Dental Veneers vs Inlays and Onlays

There are so many different dental treatments available for people today. It can almost seem impossible to know where to begin when it comes to selecting the right dental treatment. Luckily, you have experienced dentists who will assess the damage and make their expert recommendations. However, you may want to know why we recommend a specific type of treatment and not something else that you may have read about or heard about from one of your friends. With that in mind, we are going to take a look at veneers, as well as inlays and onlays, giving you a better understanding of each treatment and when it is appropriate. 

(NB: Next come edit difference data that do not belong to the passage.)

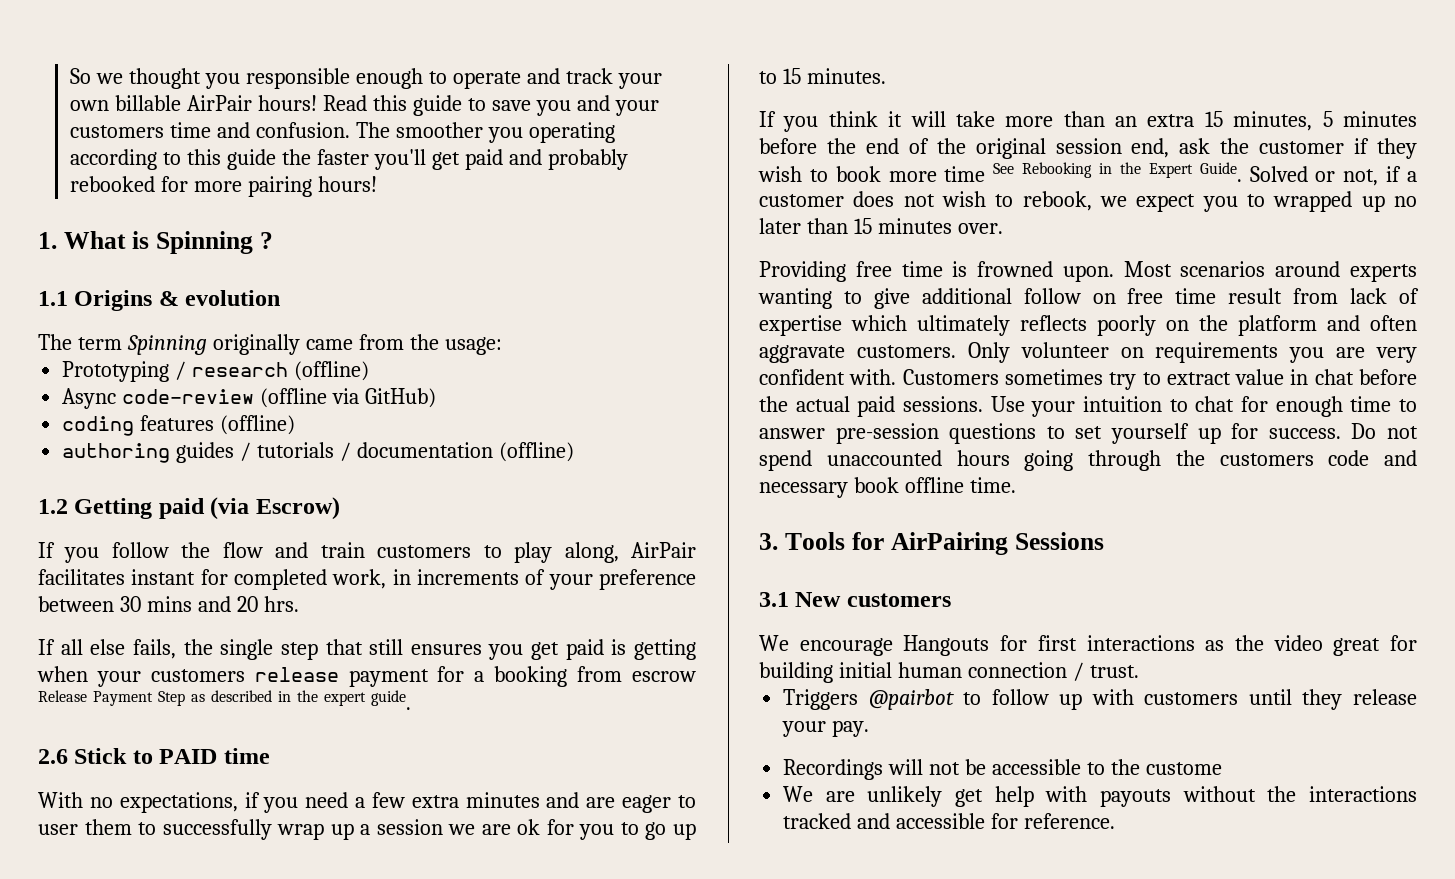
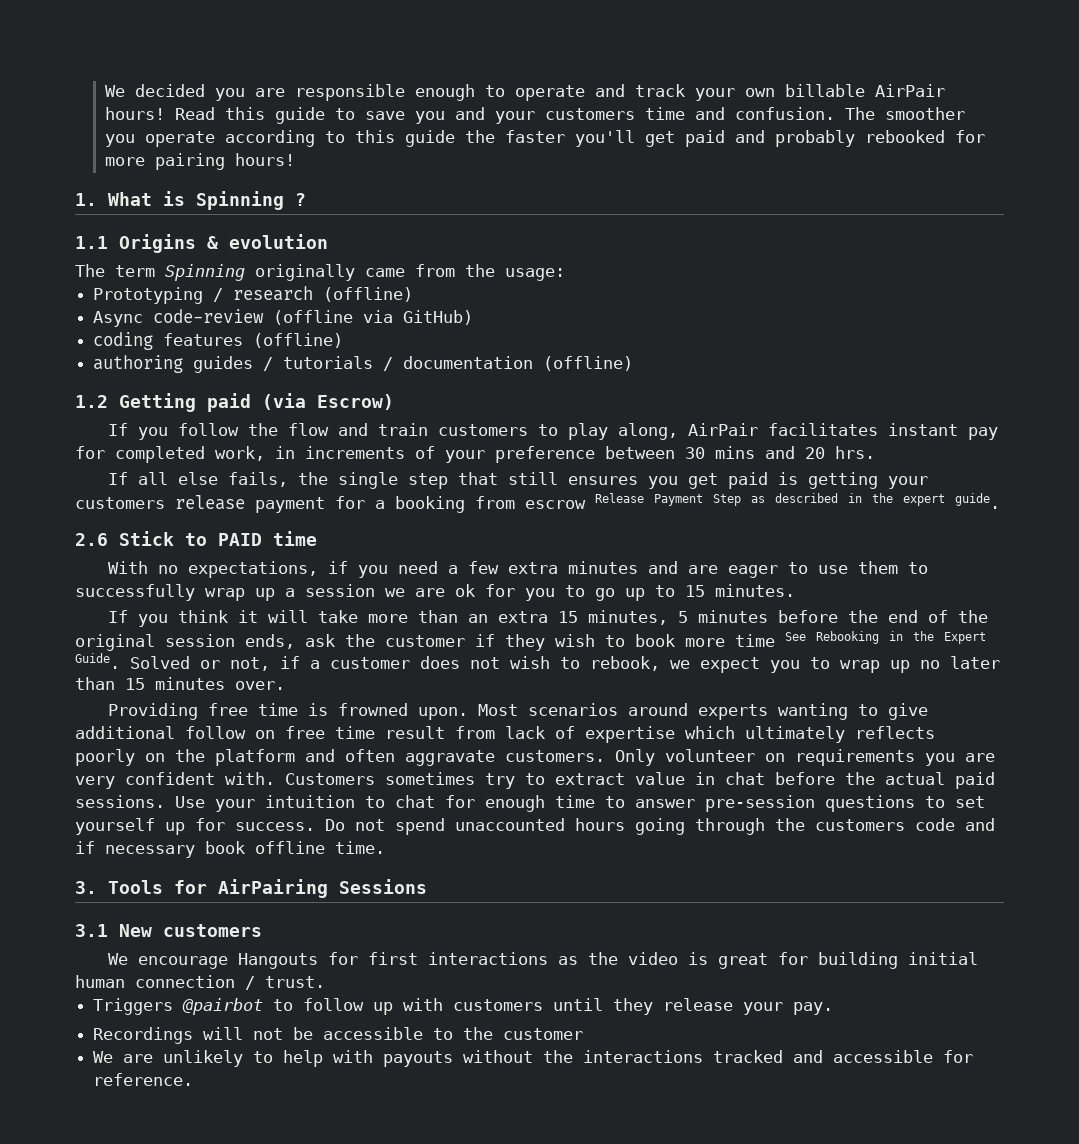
[70,68,241,89] So we thought you -> [104,84,285,101] We decided you are
[529,122,616,143] operating -> [144,131,215,147] operate
(196, 577) none -> [967,427,998,440] pay
[37,666,88,682] when -> (878, 480) none
[38,824,78,835] user -> [817,565,848,574] use
[1131,138,1170,158] end, -> [245,634,295,649] ends,
[1273,191,1353,212] wrapped -> [840,660,880,673] wrap
(1417, 458) none -> [75,841,95,854] if
(1323, 643) none -> [687,952,708,965] is
[1145,762,1222,775] custome -> [503,1028,584,1040] customer
[955,789,984,807] get -> [253,1051,274,1063] to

One thing that all three of these treatments have in common is the fact that they are cemented to the existing tooth structure of the patient, using a bonding material. They involve different approaches, and a recommendation from your dentist will be provided based on where the tooth is and the type of damage.

Veneers

Let’s begin by taking a look at veneers. Veneers are placed on your front teeth, known as the smile zone. They will usually be used to address minor issues in terms of tooth shape or shade. They are regularly produced in a dental lab and are made of porcelain. Veneers can look very similar to natural teeth because of their translucent quality. They can last anywhere from ten to 20 years, so long as you look after them properly. 

Onlays

Next, we have dental onlays. They are used on the back teeth for treating issues that are linked to tooth decay. They are made with ceramics, composite resin, or gold. They are used to fill the inner portion of the tooth’s chewing surface, plus at least one cusp of the tooth. They can be created by using either the direct or indirect method. They can last as long as 30 years, and you may also hear them referred to as a partial crown.

Inlays

Finally, we have dental inlays. This procedure can be done on the back teeth of the lower jaw or the upper jaw. They are similar to onlays. However, the difference is in regards to where they are placed. They can last for as much as 30 years, and they are also made from ceramics, composite resin, or gold. They can be used on the back teeth of the upper jaw and also the lower jaw. 

Hopefully, you now have a better understanding of the three different treatment options. They all serve different purposes and can be helpful in different scenarios. This is why a consultation with your dentist is always the most critical part. He or she will be able to assess the damage to your teeth and then make their expert recommendations regarding which solution is going to be right for you.